E, cá entre nós, é mesmo. É muito fácil destruir um ecossistema que leva milhares de anos para se formar, mas é preciso muita tenacidade e paciência para recriar a vida.
-- Na série Star Trek há personagens encarregados de visitar outros planetas e criar condições de vida. São os terra-formadores. Gosto de pensar em mim mesmo como um mangue-formador. Mas acho que isso estava escrito. Meu nome é Mario, mar e rio, que formam os manguezais. Sou canceriano, o signo do caranguejo, clássico habitante do mangue, regido pela lua, responsável pelas marés... Não tinha como escapar ao meu destino.
A dedicação integral de Moscatelli aos seus mangues chegou a criar alguns momentos de stress no casamento com Lucia, uma agrônoma bem-humorada que, com o tempo, passou a achar perfeitamente normal o modo de vida do marido.
-- A gente acaba se acostumando – diz ela. – Passar fim-de-semana plantando manguezal vira rotina. As meninas (Carolina, de 14 anos, e Giovanna, de nove) nem concebem o mundo longe de plantas, comigo no Jardim Botânico e o pai às voltas com o mangue.
A família é o grande esteio do nosso mangue-formador, que nela encontra a força e o apoio para seguir lutando. Depois da Lagoa, ele foi cuidar, com igual intensidade e dedicação, de outras áreas da cidade. Praticamente não há mangue no Rio que não tenha a sua intervenção, como Gramacho, onde plantou 35 hectares e cuida de outros 100, o Canal do Cunha no Fundão, a Baía de Guanabara... No complexo lagunar da Barra e de Jacarepaguá, trava, atualmente, uma batalha semelhante à que travou em relação à Lagoa. O projeto Olho Verde conta com o apoio da Camara Comunitária da Barra.

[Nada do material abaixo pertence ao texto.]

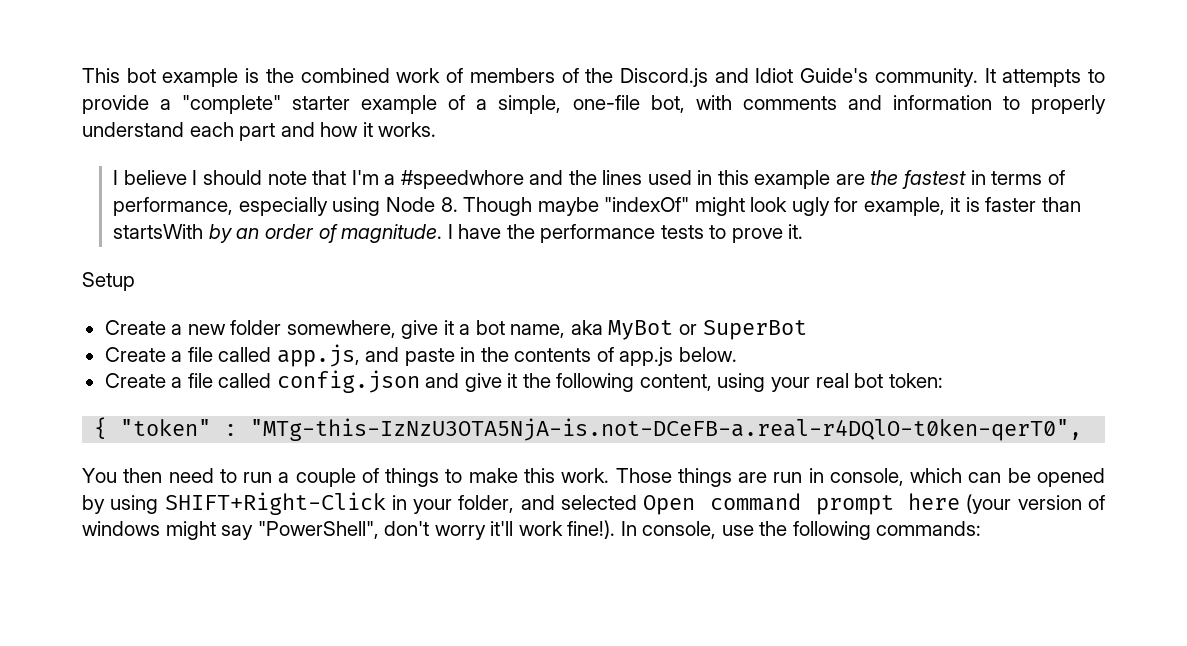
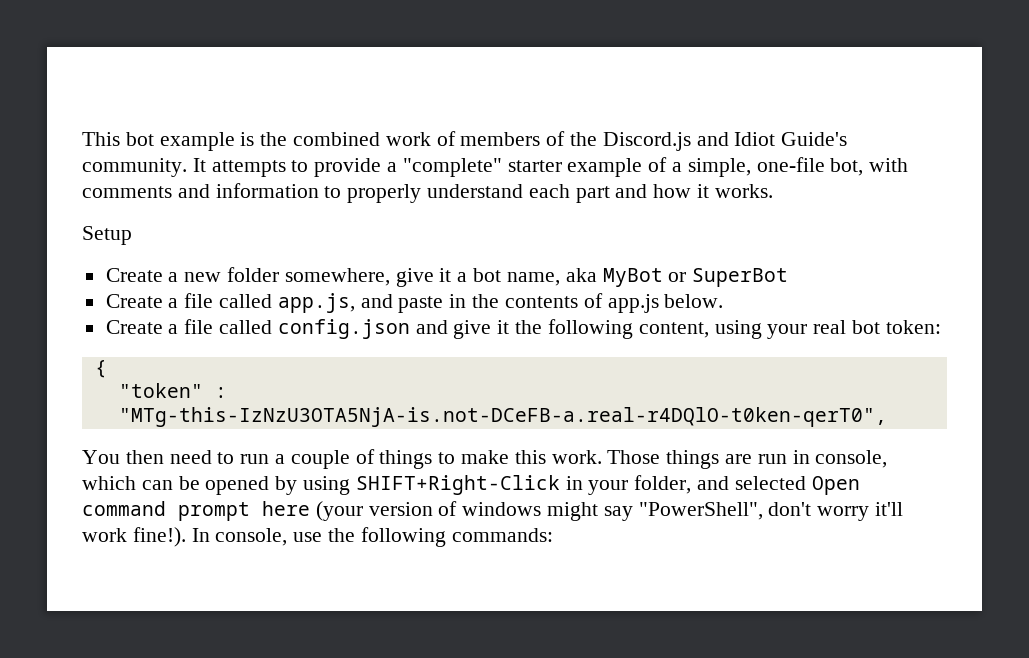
[113,170,1065,189] [113,197,1081,216] [113,224,804,243] // I believe I should note that I'm a #speedwhore and the lines used in this example are the fastest in terms of performance, especially using Node 8. Though maybe "indexOf" might look ugly for example, it is faster than startsWith by an order of magnitude. I have the performance tests to prove it. -> (773, 191) none
(108, 428) none -> (107, 369) //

-- Aquelas cinco lagoas viraram latrinas. 80% do que está lá é lama e lixo, sendo que na Tijuca existe até lixo hospitalar. Na condição em que estão, elas podem até produzir cianobactérias, que são uma das causas de câncer do fígado, -- desespera-se. – Da última vez que sobrevoei a região, há alguns dias, contei 185 pneus, 35 sofás, uma máquina de lavar, uma caixa d’água de mil litros, um jumento morto, vários aparelhos de televisão... Quer dizer, em pleno Século XXI, ainda não aprendemos nada!
O atual sonho de Moscatelli é que, até 2014, este verdadeiro esgoto a céu aberto esteja limpo, e a caminho da regeneração. Se isso acontecer, a cidade poderá mostrar ao mundo, durante as Olimpíadas, uma linda paisagem. Caso contrário...
-- A Natureza tem limites. Eu ando extremamente preocupado com o que vejo. Estou com um sentimento ruim, como um elefante antes de uma tsunami. O tempo está acabando. Dinheiro eu tenho certeza que existe, mas a má gestão é crônica. Fico perplexo com isso, porque, no fundo, deixar um legado para os nossos filhos é o que todos nós queremos. Políticos inclusive, por difícil que seja acreditar nisso.